Fischstäbchenpizza in der Hasshölle
n-tv
Der Bundeskanzler ist jetzt auf Twitter. Dort wohnen dem Bonmot zufolge "nur Politiker, Journalisten und Psychopathen". Die Plattform zeigt sich derzeit wahrlich von ihrer grässlichsten Seite - und vielleicht kollabiert gerade, was ein Seismograph für den Zeitgeist sein könnte.
Twitter schafft sich ab. Die Plattform wurde lange belächelt, von PR-Profis aber bald geschätzt als Tummelplatz für Journalisten, Politiker und Wissenschaftler. Konzentrierter und gebildeter als Facebook, ernsthafter als Instagram und nicht so entsetzlich angeberisch wie LinkedIn. Vielleicht liegt es an der Pandemie und den blank liegenden Nerven. Aber in den letzten Tagen hat sich der früher so genannte "Kurznachrichtendienst" gewandelt.

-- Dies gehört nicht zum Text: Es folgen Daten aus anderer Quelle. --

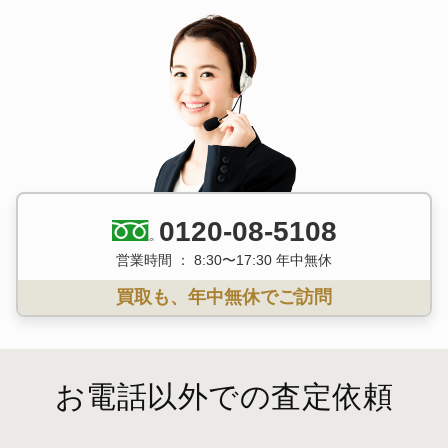
0120-08-5108
営業時間 ： 8:30〜17:30 年中無休
買取も、年中無休でご訪問
お電話以外での査定依頼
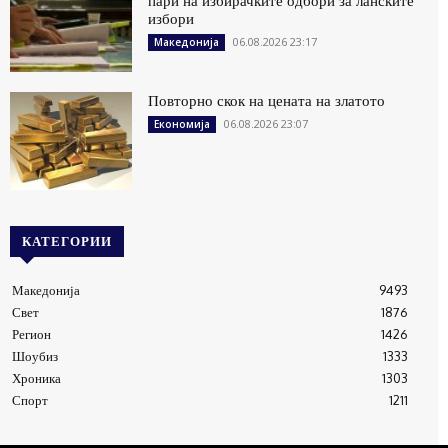
пари на избирачките одбори за ланските
избори
06.08.2026 23:17
Македонија
Повторно скок на цената на златото
06.08.2026 23:07
Економија
КАТЕГОРИИ
Македонија
9493
Свет
1876
Регион
1426
Шоубиз
1333
Хроника
1303
Спорт
1211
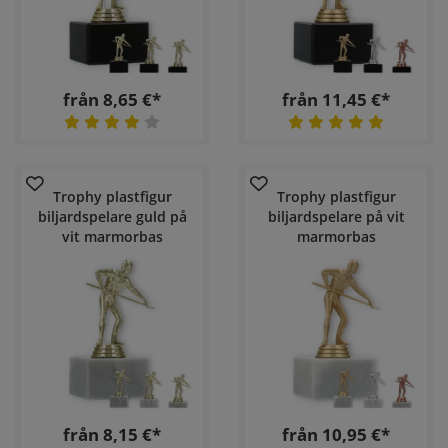
från 8,65 €*
från 11,45 €*
Trophy plastfigur
Trophy plastfigur
biljardspelare guld på
biljardspelare på vit
vit marmorbas
marmorbas
från 8,15 €*
från 10,95 €*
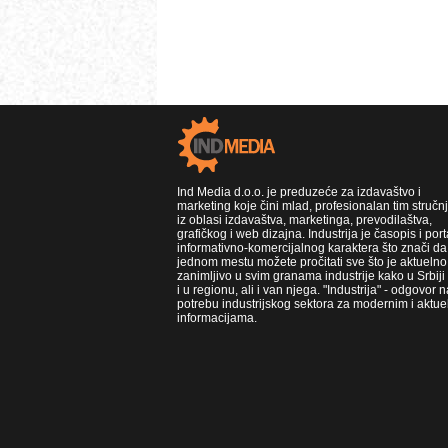
Ind Media d.o.o. je preduzeće za izdavaštvo i
marketing koje čini mlad, profesionalan tim stručn
iz oblasi izdavaštva, marketinga, prevodilaštva,
grafičkog i web dizajna. Industrija je časopis i port
informativno-komercijalnog karaktera što znači da
jednom mestu možete pročitati sve što je aktuelno 
zanimljivo u svim granama industrije kako u Srbiji
i u regionu, ali i van njega. "Industrija" - odgovor n
potrebu industrijskog sektora za modernim i aktue
informacijama.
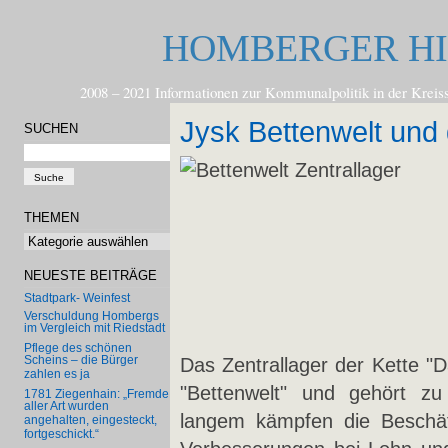
HOMBERGER H
2008 – 2021 Informationen zur Kommunalpolitik in der
Jysk Bettenwelt und 
SUCHEN
THEMEN
Themen
NEUESTE BEITRÄGE
Stadtpark- Weinfest
Verschuldung Hombergs
im Vergleich mit Riedstadt
Pflege des schönen
Scheins – die Bürger
Das Zentrallager der Kette "
zahlen es ja
"Bettenwelt" und gehört z
1781 Ziegenhain: „Fremde
aller Art wurden
langem kämpfen die Beschäf
angehalten, eingesteckt,
fortgeschickt.“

Vielleicht denken Sie: Twitter, wen interessiert‘s? Doch die Plattform hat unweigerlich Gewicht, sie debattiert in Echtzeit, was ein paar Stunden später geordneter in den Nachrichten erscheint - wenn es gut läuft. Twitter ist ein legendär schneller Nachrichtenticker, berühmt etwa bei der Notlandung im Hudson-River im Jahr 2009. Gerade hat immerhin Olaf Scholz den ersten @Bundeskanzler-Kanal auf Twitter eröffnet.
Die schleswig-holsteinische Bildungsministerin Karin Prien ging den umgekehrten Weg: Die CDU-Politikerin meldete sich von der Plattform ab, vorübergehend, gibt jetzt klassische Interviews. Da ist auch die Gefahr geringer, dass man sie, zum Beispiel, wegen ihrer jüdischen Herkunft attackiert. Denn das gehört zum Einmaleins der Twitter-Guerilla, den Gegner auf vermeintliche biografische Schwachstellen abzuklopfen. Herkunft, Kinder, Arbeitgeber, Geschäftspartner, Freunde, kleinste Fehler der Vergangenheit - Dreckschleudern sind nicht wählerisch, für sie ist alles Dreck.